Escritos sobre las cenizas, relatos literarios que no sujetos a una tipología específica, se acercan nuevamente a esas llamas mortales, en cuyo gesto de escribir, se rescatan fragmentos de aquellas esquirlas incandescentes de la memoria. Y es la imaginación y la experiencia reunida que viaja al desastre, avivando los destellos de una supervivencia. Vislumbres incandescentes de aquellas ruinas que se reconstruyen y representan en una textualidad que dice presente, ante el pasado y el futuro.
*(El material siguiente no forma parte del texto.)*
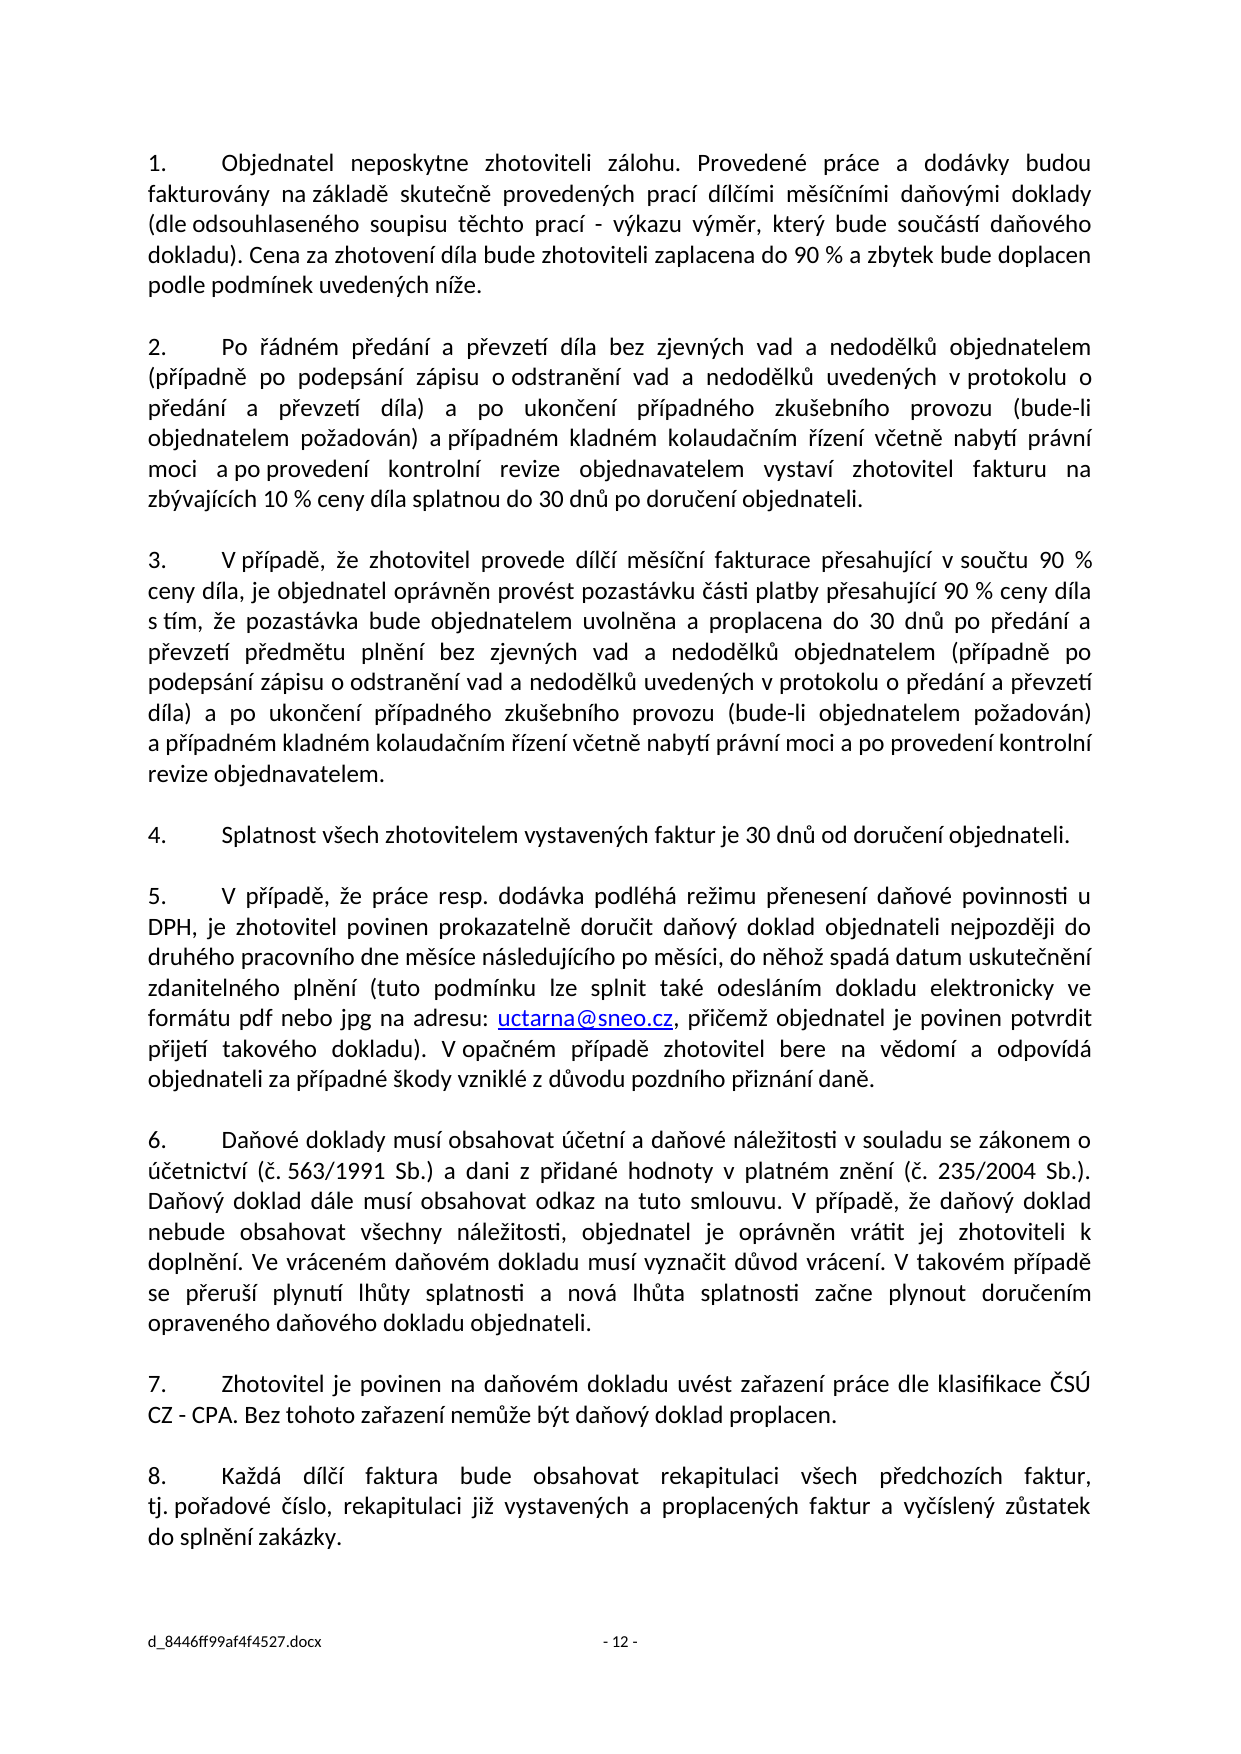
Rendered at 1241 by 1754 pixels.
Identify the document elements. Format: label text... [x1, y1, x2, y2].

subtitle Po řádném předání a převzetí díla bez zjevných vad a nedodělků objednatelem (případně po podepsání zápisu o odstranění vad a nedodělků uvedených v protokolu o předání a převzetí díla) a po ukončení případného zkušebního provozu (bude-li objednatelem požadován) a případném kladném kolaudačním řízení včetně nabytí právní moci a po provedení kontrolní revize objednavatelem vystaví zhotovitel fakturu na zbývajících 10 % ceny díla splatnou do 30 dnů po doručení objednateli. [148, 331, 1093, 514]
subtitle Splatnost všech zhotovitelem vystavených faktur je 30 dnů od doručení objednateli. [148, 819, 1093, 849]
subtitle V případě, že práce resp. dodávka podléhá režimu přenesení daňové povinnosti u DPH, je zhotovitel povinen prokazatelně doručit daňový doklad objednateli nejpozději do druhého pracovního dne měsíce následujícího po měsíci, do něhož spadá datum uskutečnění zdanitelného plnění (tuto podmínku lze splnit také odesláním dokladu elektronicky ve formátu pdf nebo jpg na adresu: uctarna@sneo.cz, přičemž objednatel je povinen potvrdit přijetí takového dokladu). V opačném případě zhotovitel bere na vědomí a odpovídá objednateli za případné škody vzniklé z důvodu pozdního přiznání daně. [148, 880, 1093, 1094]
subtitle Objednatel neposkytne zhotoviteli zálohu. Provedené práce a dodávky budou fakturovány na základě skutečně provedených prací dílčími měsíčními daňovými doklady (dle odsouhlaseného soupisu těchto prací - výkazu výměr, který bude součástí daňového dokladu). Cena za zhotovení díla bude zhotoviteli zaplacena do 90 % a zbytek bude doplacen podle podmínek uvedených níže. [148, 148, 1093, 300]
subtitle Daňové doklady musí obsahovat účetní a daňové náležitosti v souladu se zákonem o účetnictví (č. 563/1991 Sb.) a dani z přidané hodnoty v platném znění (č. 235/2004 Sb.). Daňový doklad dále musí obsahovat odkaz na tuto smlouvu. V případě, že daňový doklad nebude obsahovat všechny náležitosti, objednatel je oprávněn vrátit jej zhotoviteli k doplnění. Ve vráceném daňovém dokladu musí vyznačit důvod vrácení. V takovém případě se přeruší plynutí lhůty splatnosti a nová lhůta splatnosti začne plynout doručením opraveného daňového dokladu objednateli. [148, 1124, 1093, 1338]
subtitle Každá dílčí faktura bude obsahovat rekapitulaci všech předchozích faktur, tj. pořadové číslo, rekapitulaci již vystavených a proplacených faktur a vyčíslený zůstatek do splnění zakázky. [148, 1460, 1093, 1552]
subtitle Zhotovitel je povinen na daňovém dokladu uvést zařazení práce dle klasifikace ČSÚ CZ - CPA. Bez tohoto zařazení nemůže být daňový doklad proplacen. [148, 1368, 1093, 1429]
subtitle V případě, že zhotovitel provede dílčí měsíční fakturace přesahující v součtu 90 % ceny díla, je objednatel oprávněn provést pozastávku části platby přesahující 90 % ceny díla s tím, že pozastávka bude objednatelem uvolněna a proplacena do 30 dnů po předání a převzetí předmětu plnění bez zjevných vad a nedodělků objednatelem (případně po podepsání zápisu o odstranění vad a nedodělků uvedených v protokolu o předání a převzetí díla) a po ukončení případného zkušebního provozu (bude-li objednatelem požadován) a případném kladném kolaudačním řízení včetně nabytí právní moci a po provedení kontrolní revize objednavatelem. [148, 544, 1093, 788]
Ficciones o no, autorrepresentaciones, testimonios, memorias, anotaciones de diario, archivos visuales, etc., la relevancia de Alimapu, entre otras, está en expresar chispazos de resistencia frente a cualquier poder avasallador, incluido el “invertebrado fuego” como dice Roble (60), o como plantea Cristóbal Gaete, como una forma de revertir la “escuálida presencia [del fuego]... en la tradición literaria (contraportada). Ciertamente, los textos manifiestan las voces y registros de sobrevivientes que aún tienen bien puestas las plantas sobre esta tierra tórrida, caliente e ignífera llamada Alimapu, hoy, Valparaíso.